**PROBLEM STATEMENT**
Please rewrite the paragraph below beginning "I'd say that whether a potential child" in the excerpt on happiness and having children as a short list, keeping its main facts.

I’d say that whether a potential child would probably be happy is kind of mooted if having a child will make the parents less happy, but again, I really not a philosophy buff the way you guys are. I would guess though that if procreating would make the parents less happy, then it would be a matter of weighing whether they’ll be less happy than the child would be happy? Eg you and your husband don’t want a baby, is that to a degree that having one anyways would make the two of you more unhappy than the child would be happy? And then there’s the question of how happy could a child with parents who resent zir be…
You’re a philosophy professor iirc? I should shut up and listen then, I really don’t know much philosophy, my one course was focused on consciousness, the types thereof, etc (and ended up mostly being a few religious students insisting only humans have souls, thus we’re special >.< )
In which Vox Day is too extreme for WND: http://scienceblogs.com/insolence/2006/05/18/vox-day-too-much-of-a-wingnut-1/
And it appears that he’s a chip off the old block: http://www.startribune.com/local/east/25539759.html
Dvärghundspossen: I think that’s pretty plausible. It’s really an ungrounded assumption that most people make a positive contribution to net happiness. But I realize many might find this solution to the problem rather depressing.
But, if most people feel they are more happy than not, who (and how) is that to be negated?
Is there an objective, outside, measure of, “happiness”?
This has, IMO, always been the crux of the problem with the strict utilitarian position; happiness is, at its root, unquantifiable.
And then we’d once again be stuck with a duty to procreate.

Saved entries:
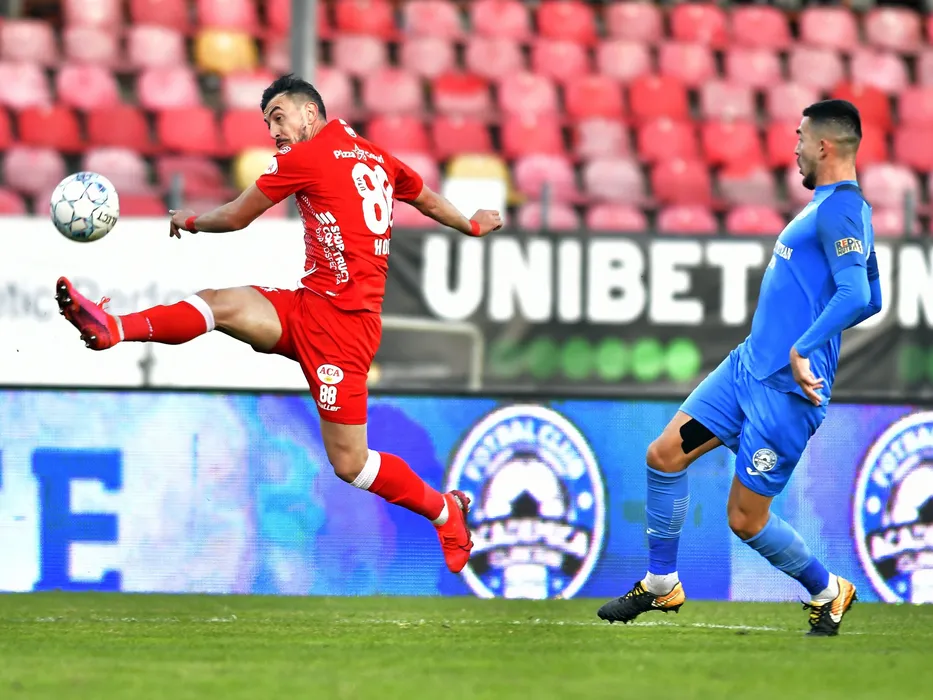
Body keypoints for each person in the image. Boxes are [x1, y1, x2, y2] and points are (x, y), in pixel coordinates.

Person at [54, 74, 503, 575]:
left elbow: (237, 217)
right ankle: (114, 327)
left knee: (351, 464)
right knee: (221, 304)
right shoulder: (376, 157)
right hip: (307, 306)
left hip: (343, 332)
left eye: (278, 117)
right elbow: (426, 198)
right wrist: (471, 224)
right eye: (269, 122)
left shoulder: (307, 157)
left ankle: (444, 510)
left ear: (310, 113)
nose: (274, 131)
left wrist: (191, 220)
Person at [597, 99, 882, 636]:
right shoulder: (835, 208)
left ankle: (828, 590)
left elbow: (856, 295)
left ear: (823, 145)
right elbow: (873, 297)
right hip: (745, 370)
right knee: (663, 455)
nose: (795, 149)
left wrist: (804, 347)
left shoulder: (841, 210)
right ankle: (661, 583)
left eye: (800, 137)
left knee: (745, 520)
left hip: (785, 395)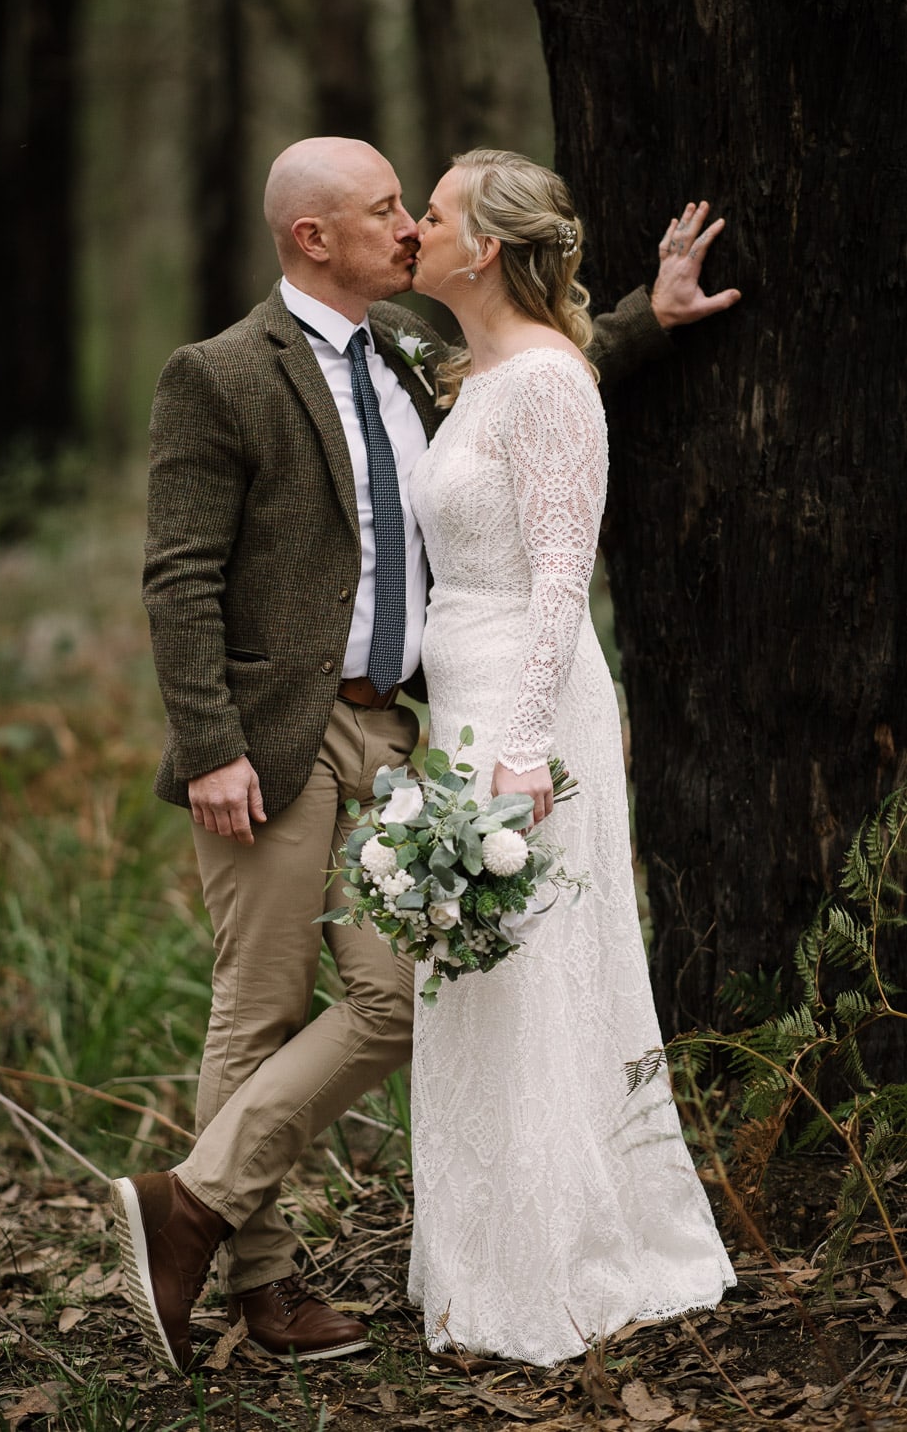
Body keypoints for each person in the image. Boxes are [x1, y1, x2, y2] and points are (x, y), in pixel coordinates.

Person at [110, 134, 737, 1376]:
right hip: (271, 738)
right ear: (313, 239)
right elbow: (176, 574)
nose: (406, 227)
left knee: (401, 995)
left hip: (407, 728)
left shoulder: (408, 355)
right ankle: (260, 1282)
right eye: (384, 209)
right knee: (262, 1002)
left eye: (418, 208)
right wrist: (211, 746)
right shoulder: (222, 374)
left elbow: (535, 386)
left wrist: (646, 319)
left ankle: (187, 1198)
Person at [406, 149, 736, 1366]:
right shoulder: (476, 370)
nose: (413, 231)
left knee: (538, 972)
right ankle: (480, 1257)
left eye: (430, 215)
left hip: (524, 705)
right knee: (477, 977)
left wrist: (527, 745)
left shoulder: (547, 382)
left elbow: (560, 571)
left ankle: (563, 1264)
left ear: (482, 247)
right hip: (460, 702)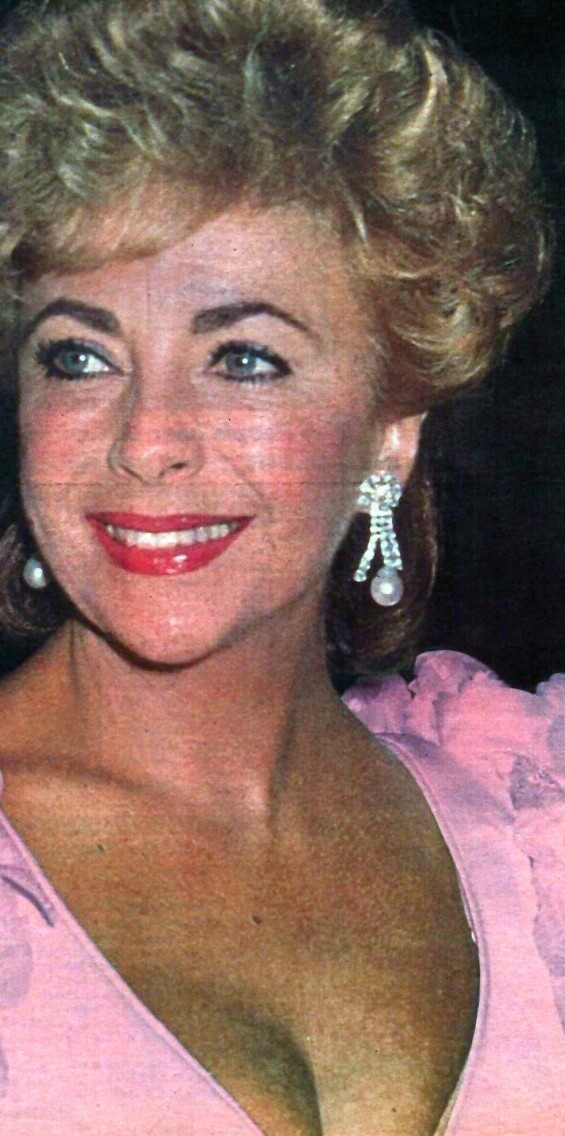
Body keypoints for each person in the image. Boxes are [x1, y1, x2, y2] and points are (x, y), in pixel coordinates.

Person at [0, 0, 561, 1133]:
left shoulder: (530, 811)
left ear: (389, 429)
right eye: (81, 357)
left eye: (244, 358)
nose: (147, 440)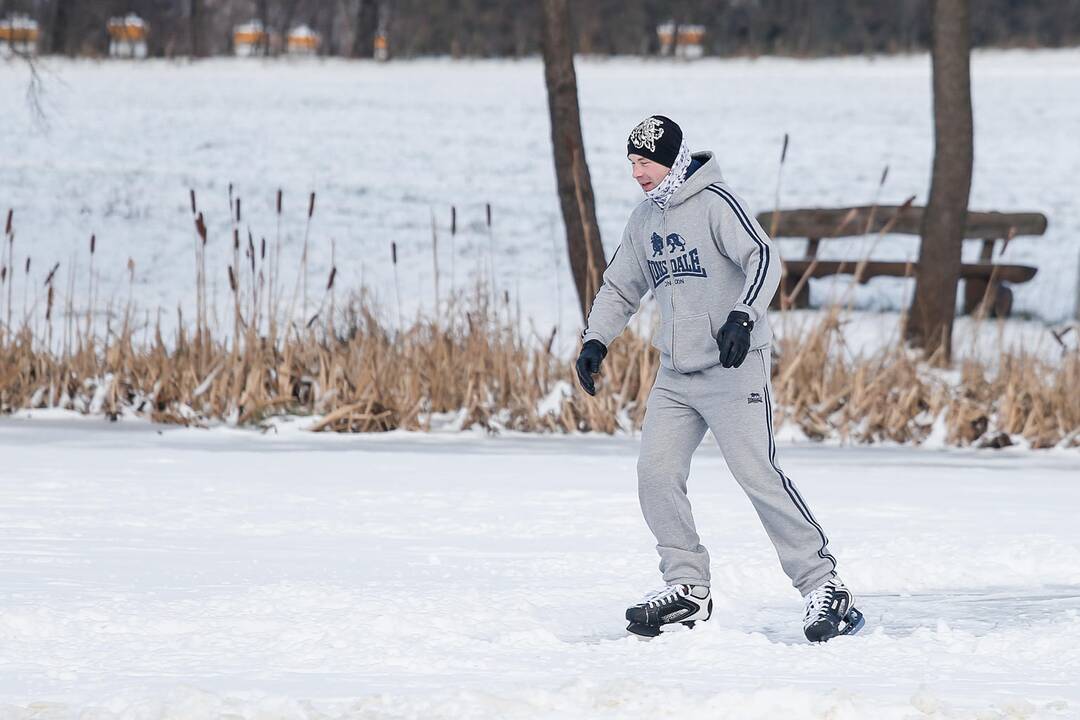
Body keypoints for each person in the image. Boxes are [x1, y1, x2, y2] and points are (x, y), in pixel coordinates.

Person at [575, 115, 863, 642]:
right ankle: (688, 589)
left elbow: (763, 258)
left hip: (733, 367)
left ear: (671, 160)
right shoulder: (644, 220)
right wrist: (596, 339)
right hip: (676, 376)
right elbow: (620, 286)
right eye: (632, 164)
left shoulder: (716, 204)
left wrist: (743, 316)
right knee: (655, 476)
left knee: (758, 475)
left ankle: (825, 586)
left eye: (646, 163)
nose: (637, 173)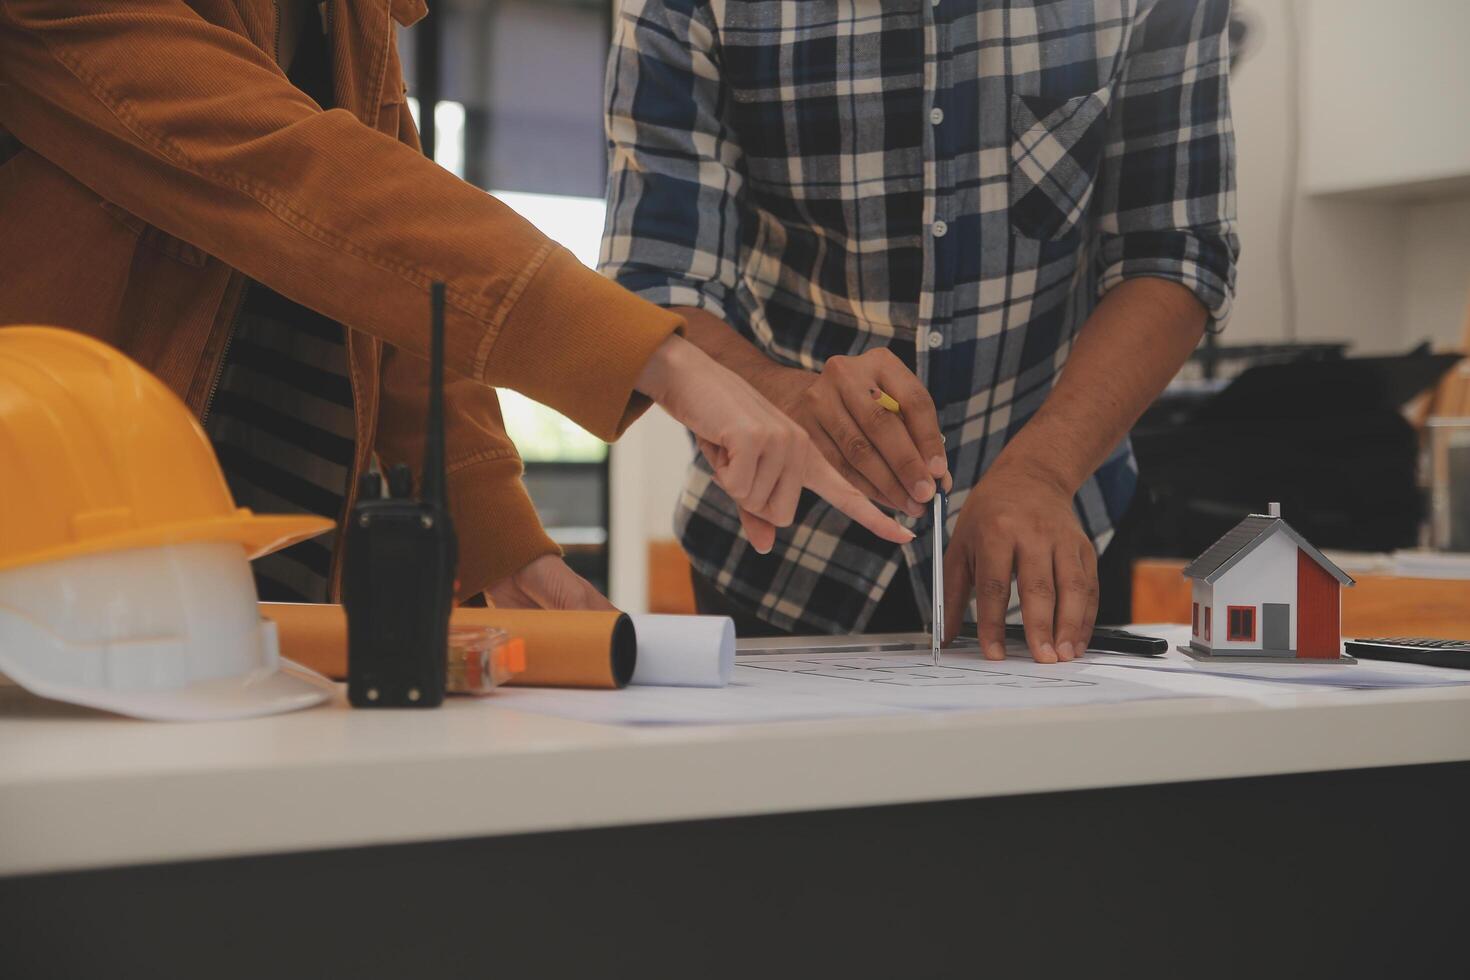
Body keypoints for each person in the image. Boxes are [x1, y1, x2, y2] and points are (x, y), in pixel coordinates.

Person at [0, 0, 911, 610]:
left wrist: (501, 540)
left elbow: (392, 294)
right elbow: (296, 182)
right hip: (55, 576)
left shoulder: (345, 14)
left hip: (265, 588)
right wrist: (664, 360)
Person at [601, 0, 1239, 661]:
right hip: (781, 551)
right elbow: (656, 281)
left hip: (1060, 536)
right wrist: (780, 396)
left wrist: (1045, 468)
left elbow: (1173, 251)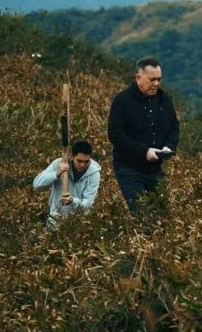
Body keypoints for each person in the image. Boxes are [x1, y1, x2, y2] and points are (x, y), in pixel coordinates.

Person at [107, 57, 180, 213]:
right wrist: (144, 151)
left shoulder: (164, 99)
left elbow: (174, 126)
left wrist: (169, 146)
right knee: (141, 212)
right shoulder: (122, 101)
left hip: (155, 170)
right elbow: (115, 134)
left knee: (162, 215)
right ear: (138, 77)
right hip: (129, 169)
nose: (156, 84)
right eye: (152, 79)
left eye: (159, 79)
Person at [33, 140, 101, 229]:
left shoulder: (94, 174)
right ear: (72, 156)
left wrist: (73, 201)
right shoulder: (58, 163)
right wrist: (56, 173)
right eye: (79, 161)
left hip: (79, 222)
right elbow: (37, 184)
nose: (82, 165)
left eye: (86, 161)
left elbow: (88, 203)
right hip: (55, 217)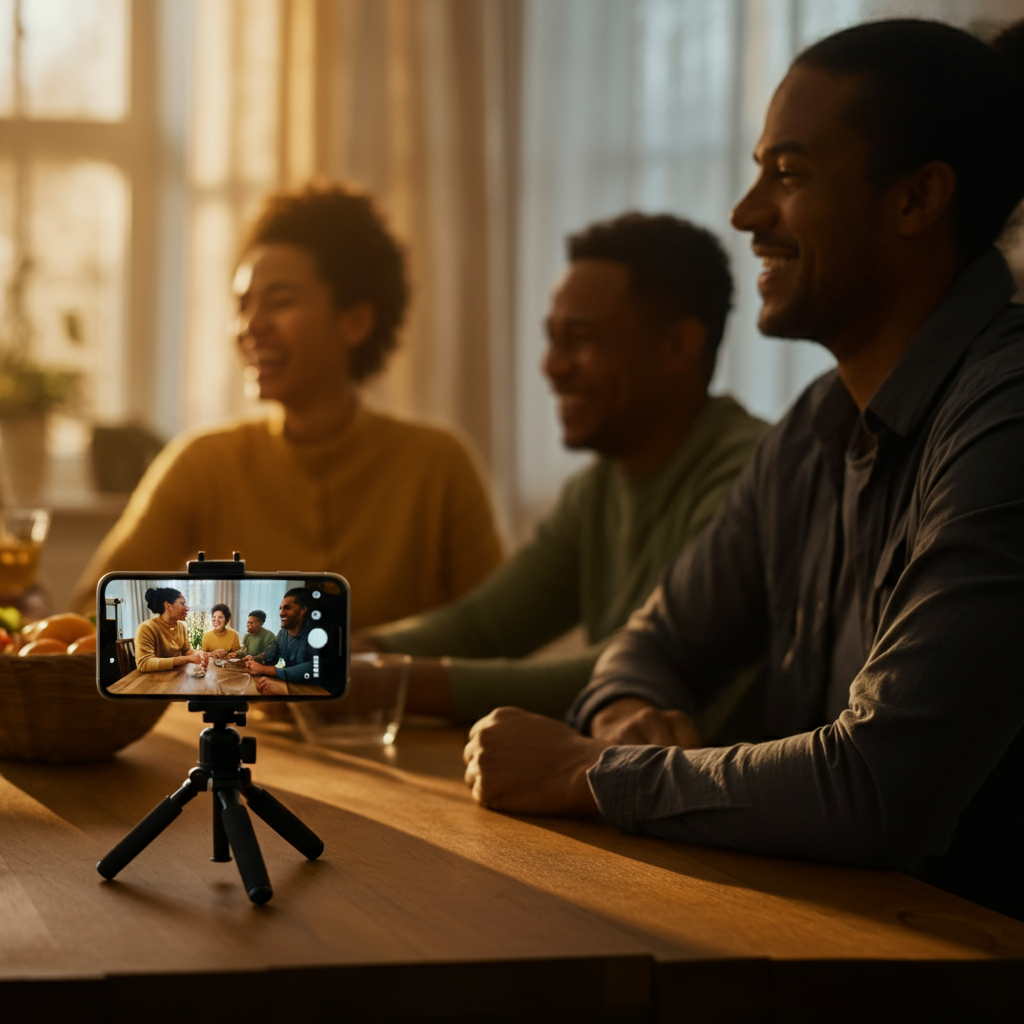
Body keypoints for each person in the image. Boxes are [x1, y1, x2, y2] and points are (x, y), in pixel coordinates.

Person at [463, 19, 1024, 921]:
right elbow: (649, 649)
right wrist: (629, 714)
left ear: (917, 200)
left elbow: (877, 789)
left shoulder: (1006, 417)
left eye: (789, 174)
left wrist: (593, 772)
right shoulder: (815, 424)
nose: (744, 211)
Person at [364, 214, 766, 729]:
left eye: (579, 339)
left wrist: (380, 680)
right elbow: (485, 626)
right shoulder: (598, 487)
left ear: (677, 348)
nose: (552, 367)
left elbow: (635, 674)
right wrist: (359, 651)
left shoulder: (748, 474)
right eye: (551, 340)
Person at [71, 184, 503, 631]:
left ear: (355, 320)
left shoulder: (439, 466)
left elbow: (499, 635)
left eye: (279, 302)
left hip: (398, 706)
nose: (250, 326)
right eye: (242, 305)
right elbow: (91, 614)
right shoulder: (202, 463)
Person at [245, 589, 314, 695]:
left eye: (287, 608)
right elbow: (273, 651)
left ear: (303, 609)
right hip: (288, 687)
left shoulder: (315, 633)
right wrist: (256, 659)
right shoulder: (283, 633)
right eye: (280, 609)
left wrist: (265, 669)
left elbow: (314, 667)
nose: (281, 613)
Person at [134, 587, 208, 673]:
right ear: (168, 606)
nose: (187, 608)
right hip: (154, 680)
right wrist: (187, 659)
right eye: (182, 603)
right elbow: (144, 663)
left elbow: (186, 651)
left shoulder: (181, 626)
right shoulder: (147, 628)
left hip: (175, 677)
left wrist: (202, 654)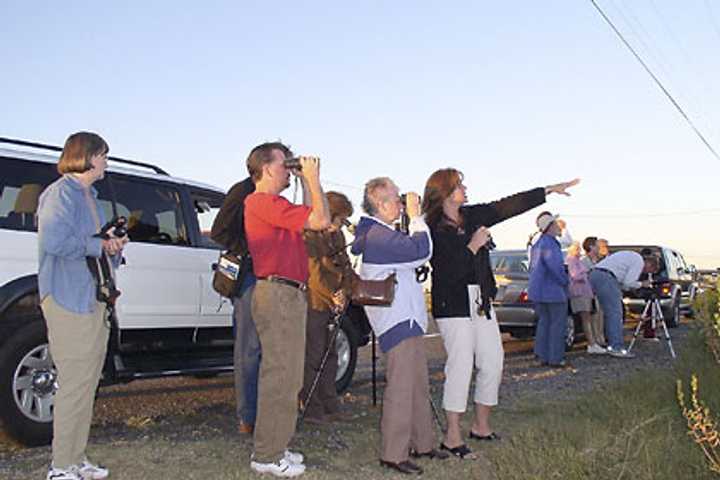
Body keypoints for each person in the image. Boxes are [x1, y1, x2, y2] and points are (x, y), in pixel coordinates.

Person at [421, 168, 579, 457]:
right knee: (460, 364)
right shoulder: (431, 228)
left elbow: (507, 206)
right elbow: (447, 272)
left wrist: (547, 190)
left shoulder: (471, 216)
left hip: (480, 298)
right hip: (452, 301)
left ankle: (481, 426)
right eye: (459, 185)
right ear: (444, 192)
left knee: (493, 359)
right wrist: (472, 246)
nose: (465, 188)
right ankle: (452, 436)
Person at [37, 132, 128, 480]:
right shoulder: (60, 194)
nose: (107, 160)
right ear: (88, 157)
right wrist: (99, 245)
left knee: (87, 383)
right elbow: (55, 242)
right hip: (67, 300)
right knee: (74, 383)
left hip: (95, 299)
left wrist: (114, 245)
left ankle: (75, 458)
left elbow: (97, 245)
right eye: (104, 154)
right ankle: (60, 467)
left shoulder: (93, 197)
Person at [243, 142, 330, 477]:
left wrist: (308, 182)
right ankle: (266, 454)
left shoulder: (276, 204)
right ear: (266, 168)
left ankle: (277, 445)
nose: (288, 170)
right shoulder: (260, 201)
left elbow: (311, 217)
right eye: (284, 164)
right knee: (279, 376)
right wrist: (312, 177)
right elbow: (320, 219)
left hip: (289, 293)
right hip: (276, 293)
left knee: (290, 376)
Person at [352, 177, 449, 475]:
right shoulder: (377, 236)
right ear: (380, 204)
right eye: (395, 199)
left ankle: (423, 443)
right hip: (397, 322)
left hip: (407, 320)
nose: (401, 203)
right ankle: (393, 453)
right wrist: (417, 215)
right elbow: (421, 250)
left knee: (417, 385)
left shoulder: (381, 233)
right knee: (401, 389)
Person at [300, 191, 356, 424]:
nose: (342, 224)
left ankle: (330, 404)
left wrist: (347, 291)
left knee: (330, 356)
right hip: (314, 302)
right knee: (313, 357)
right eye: (340, 219)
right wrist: (333, 295)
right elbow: (313, 274)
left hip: (334, 306)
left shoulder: (338, 237)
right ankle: (311, 407)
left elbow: (346, 267)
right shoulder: (311, 235)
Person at [210, 176, 259, 434]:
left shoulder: (264, 194)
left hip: (263, 277)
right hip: (249, 278)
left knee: (259, 349)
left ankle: (260, 412)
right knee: (248, 350)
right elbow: (219, 231)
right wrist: (251, 252)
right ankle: (247, 417)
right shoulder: (244, 191)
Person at [588, 250, 660, 358]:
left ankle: (611, 343)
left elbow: (625, 284)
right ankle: (616, 347)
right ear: (649, 264)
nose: (644, 272)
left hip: (597, 274)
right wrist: (642, 284)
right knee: (615, 313)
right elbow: (629, 283)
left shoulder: (632, 257)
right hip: (606, 277)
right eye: (649, 271)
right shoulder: (638, 261)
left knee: (609, 312)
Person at [529, 212, 570, 367]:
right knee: (557, 325)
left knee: (544, 323)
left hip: (538, 291)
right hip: (553, 291)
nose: (559, 227)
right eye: (556, 224)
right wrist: (565, 280)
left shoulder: (537, 243)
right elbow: (555, 267)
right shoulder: (551, 243)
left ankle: (542, 355)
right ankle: (556, 358)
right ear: (550, 226)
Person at [566, 241, 605, 354]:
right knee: (586, 319)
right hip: (579, 292)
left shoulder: (577, 260)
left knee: (590, 316)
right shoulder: (572, 260)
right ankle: (591, 344)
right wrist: (585, 272)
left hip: (586, 292)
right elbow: (574, 275)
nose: (579, 251)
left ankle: (594, 342)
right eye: (577, 249)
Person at [581, 236, 607, 347]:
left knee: (600, 316)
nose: (598, 248)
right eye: (596, 245)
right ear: (591, 247)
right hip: (589, 293)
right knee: (592, 317)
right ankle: (593, 341)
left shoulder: (600, 261)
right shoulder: (584, 262)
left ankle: (600, 338)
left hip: (600, 292)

**OUTPUT OF THE TASK**
- A potential child's likely happiness matters little if having the child would make the parents less happy.
- The writer says they are not a philosophy buff like the others.
- If procreating would lower the parents' happiness, one would weigh whether their loss outweighs the child's happiness.
- Example: would having a baby anyway make the addressee and her husband, who don't want one, unhappier than the child would be happy?
- There is also the question of how happy a child could be with parents who resent zir.